I understand that the Beavers’ goal wasn’t to play for the national championship, and so one loss didn’t really change anything. There are a lot of people that will tell you the game against Washington was an inevitable bump in the road – but it doesn’t matter. Those people are wrong. Forget that the Beavers had a chance to stay in the national title hunt. This is a BCS hunt, and the Beavers could afford a loss … but not that loss. Washington is languishing at 5-4 – mediocrity defined, on both sides of the ball. The Huskies are the seventh, most likely eighth best team in the conference. The Beavers could afford to lose, but not to the eighth best team in the conference. OSU now has to face Stanford and Oregon in the final three weeks of the regular season. Losing to Washington means the Beavers need to win at least one of those games. Three losses sinks the ship. If Oregon State came in undefeated, they would have had a big margin of error against the Cardinal and Ducks … two games that they will be big underdogs in. Thanks to that Mannion decision, the Beavers’ backs are against the BCS wall when they didn’t have to be.
It is frustrating, no doubt, that the loss to Washington, if you’re a Beavers’ fan, stings. But it’s time to move on. If you offered any Beavers, fan, player, coach, the mascot, the cheerleaders, the professors, if you asked anyone if they’d take 7-1 going into the last four games of the season, they’d take it and kill you to make sure you didn’t take your sweetheart offer back. Oregon State still controls its own destiny in the Pac-12 North for a spot in the Pac-12 Championship Game. The Beavs still control their own destiny to make the Rose Bowl, and if the Beavs do fall to the Ducks, they should be rooting like crazy for Oregon to make the national championship game.
The Oregon State Beavers are the upset story of the 2012 college football season. Finishing the job, and capitalizing on the opportunity of a BCS bowl game – payout in excess of $17 million dollars – would be massive for the university, and the exposure would be massive for the program. A big bowl appearance would kickoff that rebranding that will take place before next year, and could help put the Beavers in a different league of college football. First, there’s business to get to, including whether the Beavs should play the game against Nichols State rescheduled for early December, which I wrote about almost three weeks ago. Of course, if Oregon State makes the Pac-12 Championship game, they’ll have no choice but to hastily cancel it; the title game is one day before the scheduled Nichols St. game, not to mention it would be an anticlimactic and potentially dangerous, injuries and wear and tear wise, game to play before a huge bowl game.

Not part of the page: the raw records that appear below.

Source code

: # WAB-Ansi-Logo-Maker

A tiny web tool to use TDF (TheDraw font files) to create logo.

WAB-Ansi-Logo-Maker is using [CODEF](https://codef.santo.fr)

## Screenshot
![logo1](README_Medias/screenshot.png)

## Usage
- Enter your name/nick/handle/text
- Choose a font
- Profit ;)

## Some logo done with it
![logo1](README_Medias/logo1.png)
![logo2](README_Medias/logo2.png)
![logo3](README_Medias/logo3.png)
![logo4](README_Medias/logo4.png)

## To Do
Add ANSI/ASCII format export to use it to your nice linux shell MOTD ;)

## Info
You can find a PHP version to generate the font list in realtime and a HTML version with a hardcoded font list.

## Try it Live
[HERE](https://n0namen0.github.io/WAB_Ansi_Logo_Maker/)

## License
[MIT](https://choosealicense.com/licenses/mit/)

Cards are on the table. Big moments, program defining moments, await the orange and black in the next month. Against Washington, they Beavers failed. Fail again here, and this season is a nice one, but it doesn’t go down as one of the great seasons in the history of the school. Fail to make a BCS game, and this season is just another one to go in the books. Succeed in making a Rose Bowl by beating Oregon, or not losing more than one game the rest of the way, and this season lives in glory. Mike Riley won’t have many more chances to build his legend. Oregon State doesn’t get many chances like this year to build the program. From the craziness of 2012, opportunity has been born. The Beavers must take advantage.